TASK STATEMENT
Could you give the listing again exactly, without its pictures?

DATA BLOCK

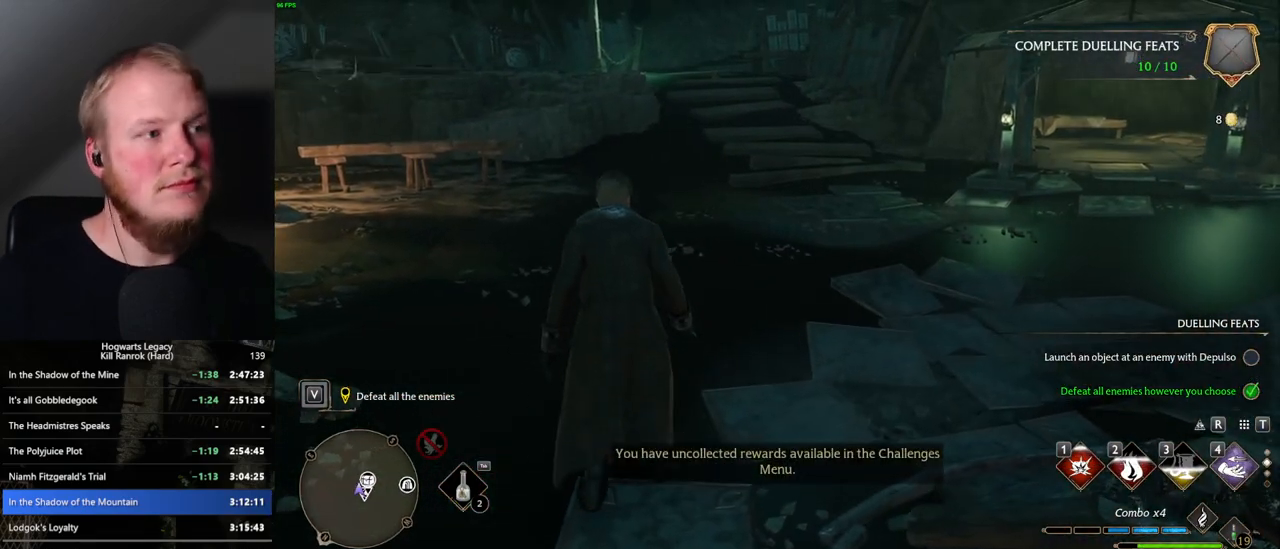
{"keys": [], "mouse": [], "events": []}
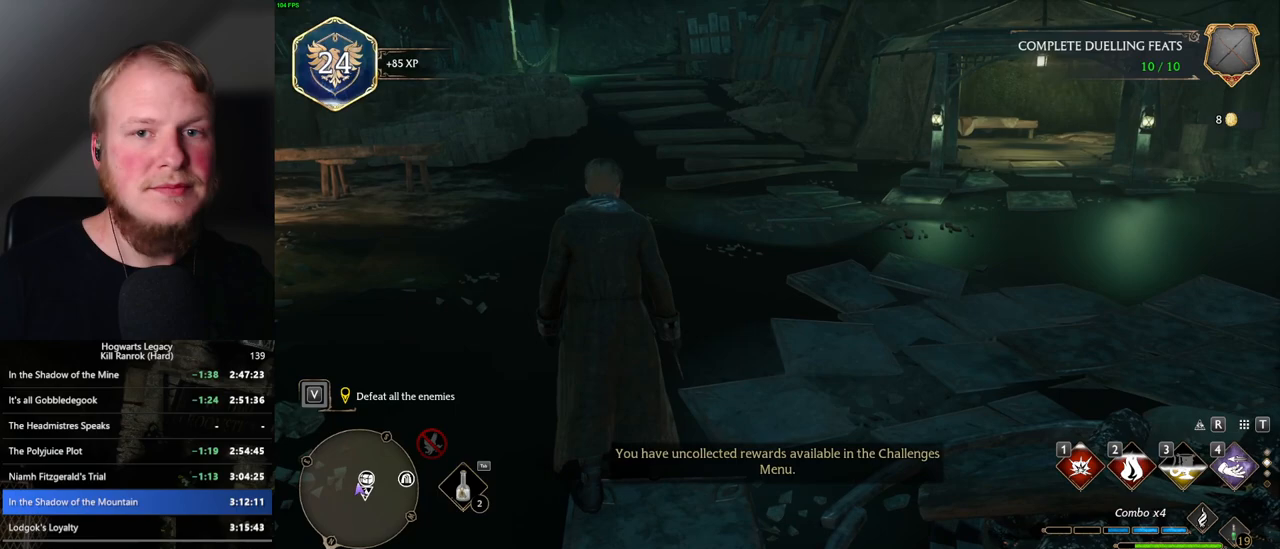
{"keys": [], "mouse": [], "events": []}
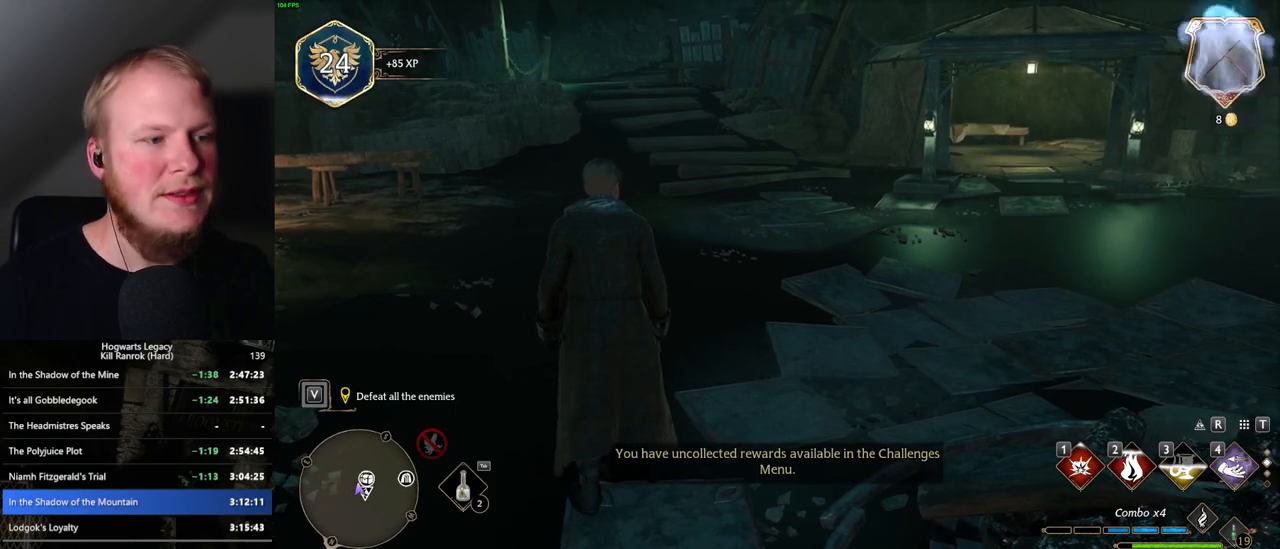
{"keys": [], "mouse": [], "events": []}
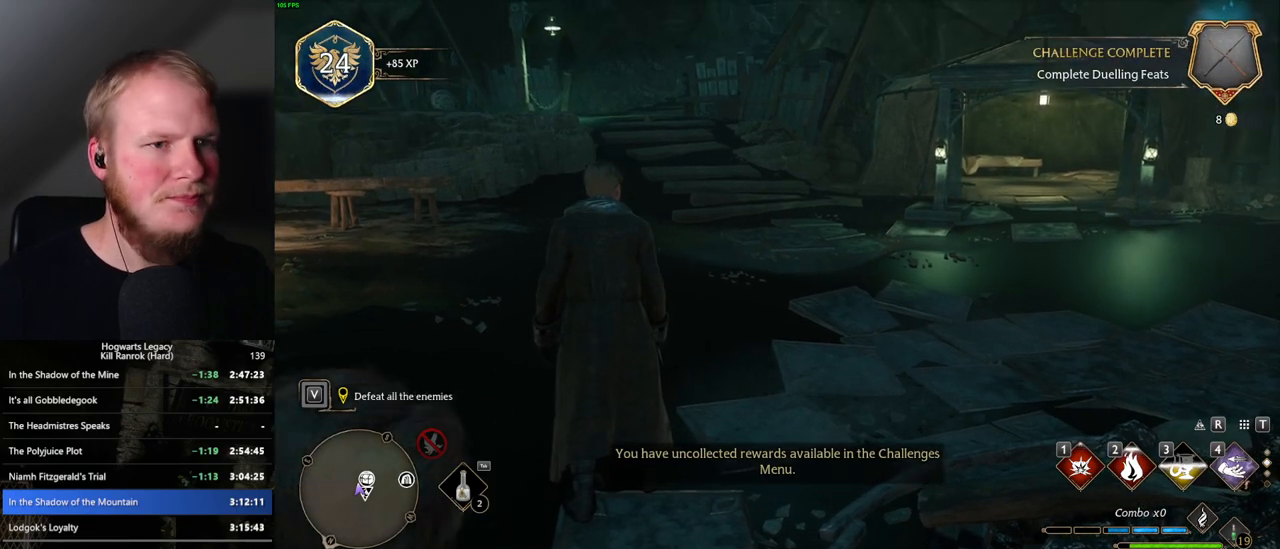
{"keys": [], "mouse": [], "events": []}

ANSWER BOX
{"keys": [], "mouse": [], "events": []}
{"keys": [], "mouse": [], "events": []}
{"keys": [], "mouse": [], "events": []}
{"keys": [], "mouse": [], "events": []}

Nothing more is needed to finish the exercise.